• _Work instructions_
Produce a word-for-word restatement of the lines from the line with "Winning on a" to the end of the listing below, inclusive.

^^^^

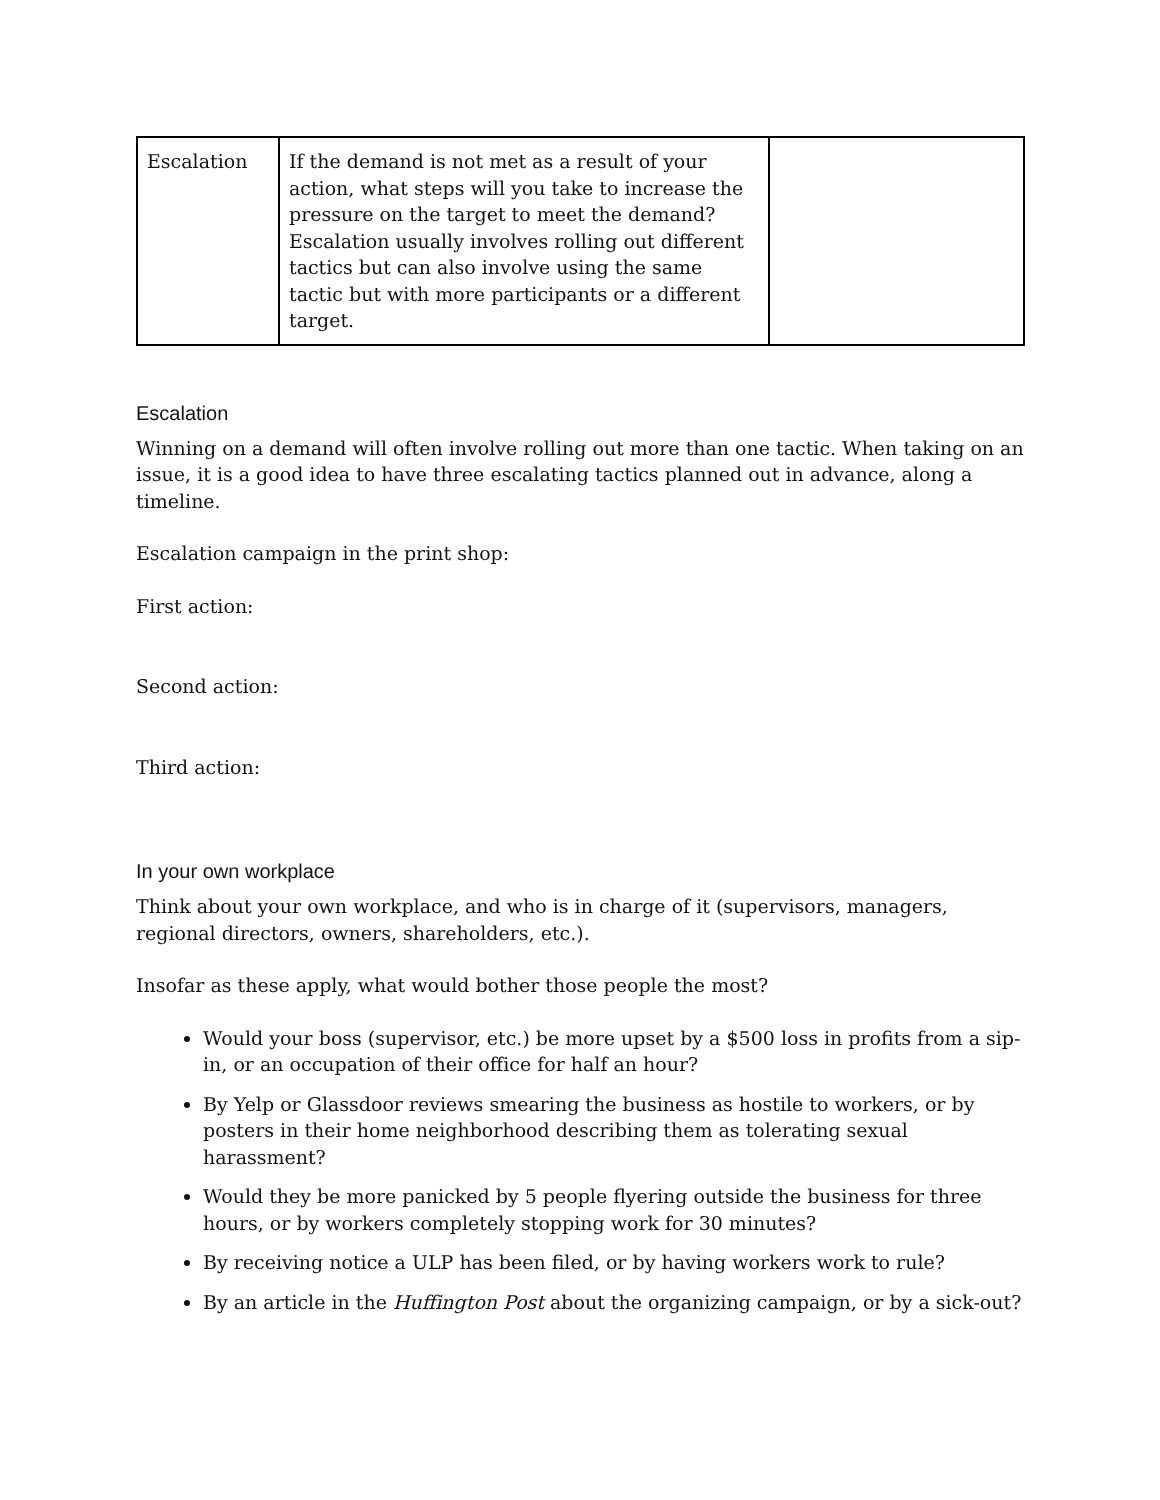| Escalation | If the demand is not met as a result of your action, what steps will you take to increase the pressure on the target to meet the demand? Escalation usually involves rolling out different tactics but can also involve using the same tactic but with more participants or a different target. | |
Escalation
Winning on a demand will often involve rolling out more than one tactic. When taking on an issue, it is a good idea to have three escalating tactics planned out in advance, along a timeline.
Escalation campaign in the print shop:
First action:
Second action:
Third action:
In your own workplace
Think about your own workplace, and who is in charge of it (supervisors, managers, regional directors, owners, shareholders, etc.).
Insofar as these apply, what would bother those people the most?
Would your boss (supervisor, etc.) be more upset by a $500 loss in profits from a sip-in, or an occupation of their office for half an hour?
By Yelp or Glassdoor reviews smearing the business as hostile to workers, or by posters in their home neighborhood describing them as tolerating sexual harassment?
Would they be more panicked by 5 people flyering outside the business for three hours, or by workers completely stopping work for 30 minutes?
By receiving notice a ULP has been filed, or by having workers work to rule?
By an article in the Huffington Post about the organizing campaign, or by a sick-out?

^^^^

• _Your response_
Winning on a demand will often involve rolling out more than one tactic. When taking on an issue, it is a good idea to have three escalating tactics planned out in advance, along a timeline.
Escalation campaign in the print shop:
First action:
Second action:
Third action:
In your own workplace
Think about your own workplace, and who is in charge of it (supervisors, managers, regional directors, owners, shareholders, etc.).
Insofar as these apply, what would bother those people the most?
Would your boss (supervisor, etc.) be more upset by a $500 loss in profits from a sip-in, or an occupation of their office for half an hour?
By Yelp or Glassdoor reviews smearing the business as hostile to workers, or by posters in their home neighborhood describing them as tolerating sexual harassment?
Would they be more panicked by 5 people flyering outside the business for three hours, or by workers completely stopping work for 30 minutes?
By receiving notice a ULP has been filed, or by having workers work to rule?
By an article in the Huffington Post about the organizing campaign, or by a sick-out?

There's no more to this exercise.